Data provided -
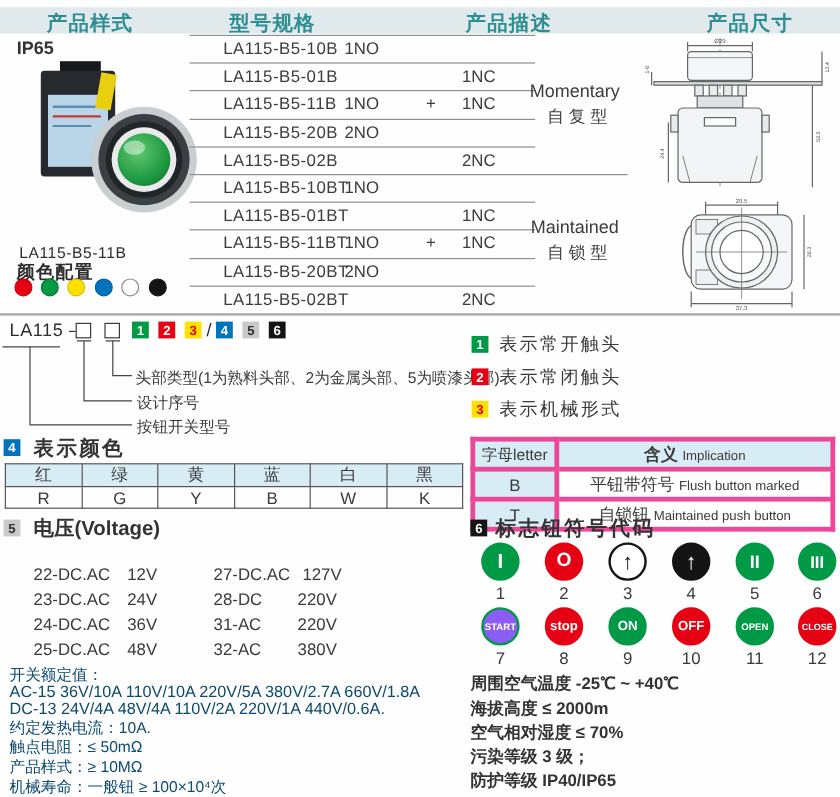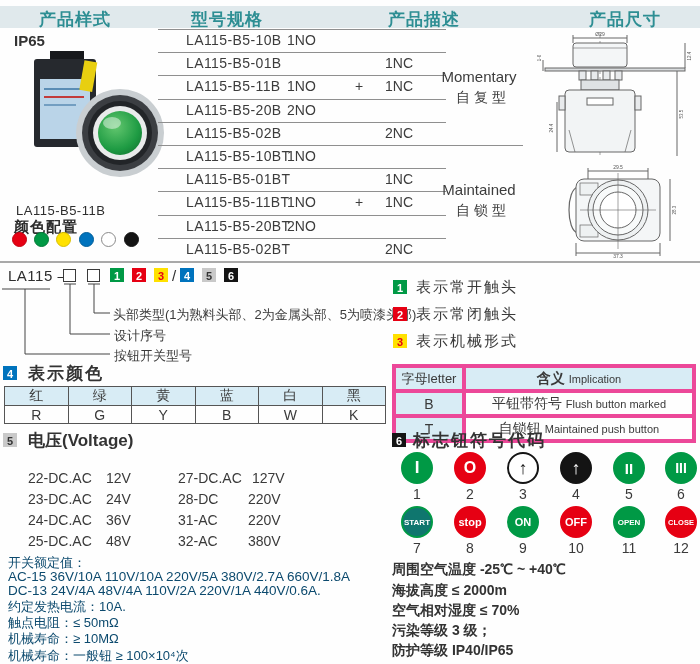--- a/index.html
+++ b/index.html
@@ -378,7 +378,7 @@
     <div class="sym-n">6</div>
   </div>
   <div class="sym" style="left:400px;top:506px">
-    <div class="sym-c" style="background-color: #0f766e; color: rgb(255, 255, 255); border-color: rgb(0, 153, 69);">
+    <div class="sym-c" style="background-color: #8b5cf6; color: rgb(255, 255, 255); border-color: rgb(0, 153, 69);">
         <span style="font-size:8px">START</span>
       </div>
     <div class="sym-n">7</div>

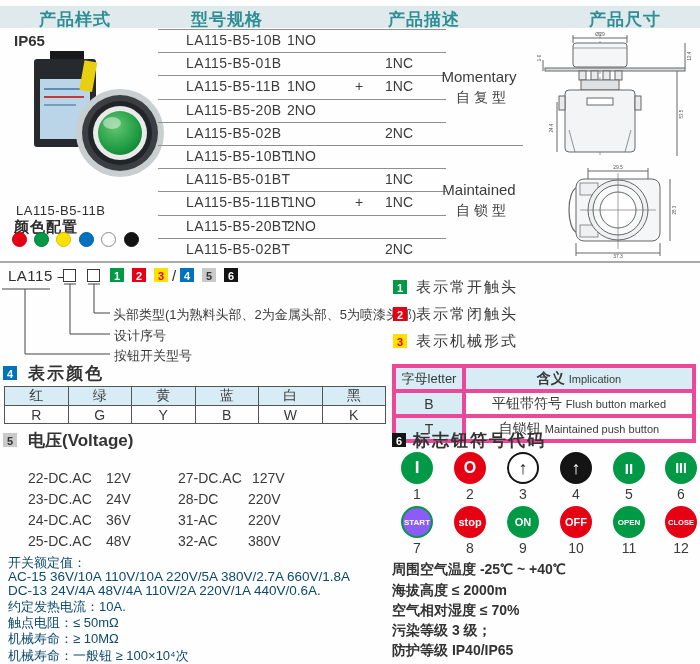--- a/index.html
+++ b/index.html
@@ -419,7 +419,7 @@
   <div class="spec" style="left:8px;top:583px;font-size:13.5px">DC-13 24V/4A  48V/4A  110V/2A 220V/1A  440V/0.6A.</div>
   <div class="spec" style="left:8px;top:598px">约定发热电流：10A.</div>
   <div class="spec" style="left:8px;top:614px">触点电阻：≤ 50mΩ</div>
-  <div class="spec" style="left:8px;top:630px">机械寿命：≥ 10MΩ</div>
+  <div class="spec" style="left:8px;top:630px">产品样式：≥ 10MΩ</div>
   <div class="spec" style="left:8px;top:647px">机械寿命：一般钮 ≥ 100×10⁴次</div>
 
   <div class="specr" style="left:392px;top:561px">周围空气温度 -25℃ ~ +40℃</div>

How to complete this task - The expected result is every record above, word for word, with no pictures in it.

Answer box -
--- a/index.html
+++ b/index.html
@@ -378,7 +378,7 @@
     <div class="sym-n">6</div>
   </div>
   <div class="sym" style="left:400px;top:506px">
-    <div class="sym-c" style="background-color: #0f766e; color: rgb(255, 255, 255); border-color: rgb(0, 153, 69);">
+    <div class="sym-c" style="background-color: #8b5cf6; color: rgb(255, 255, 255); border-color: rgb(0, 153, 69);">
         <span style="font-size:8px">START</span>
       </div>
     <div class="sym-n">7</div>

--- a/index.html
+++ b/index.html
@@ -419,7 +419,7 @@
   <div class="spec" style="left:8px;top:583px;font-size:13.5px">DC-13 24V/4A  48V/4A  110V/2A 220V/1A  440V/0.6A.</div>
   <div class="spec" style="left:8px;top:598px">约定发热电流：10A.</div>
   <div class="spec" style="left:8px;top:614px">触点电阻：≤ 50mΩ</div>
-  <div class="spec" style="left:8px;top:630px">机械寿命：≥ 10MΩ</div>
+  <div class="spec" style="left:8px;top:630px">产品样式：≥ 10MΩ</div>
   <div class="spec" style="left:8px;top:647px">机械寿命：一般钮 ≥ 100×10⁴次</div>
 
   <div class="specr" style="left:392px;top:561px">周围空气温度 -25℃ ~ +40℃</div>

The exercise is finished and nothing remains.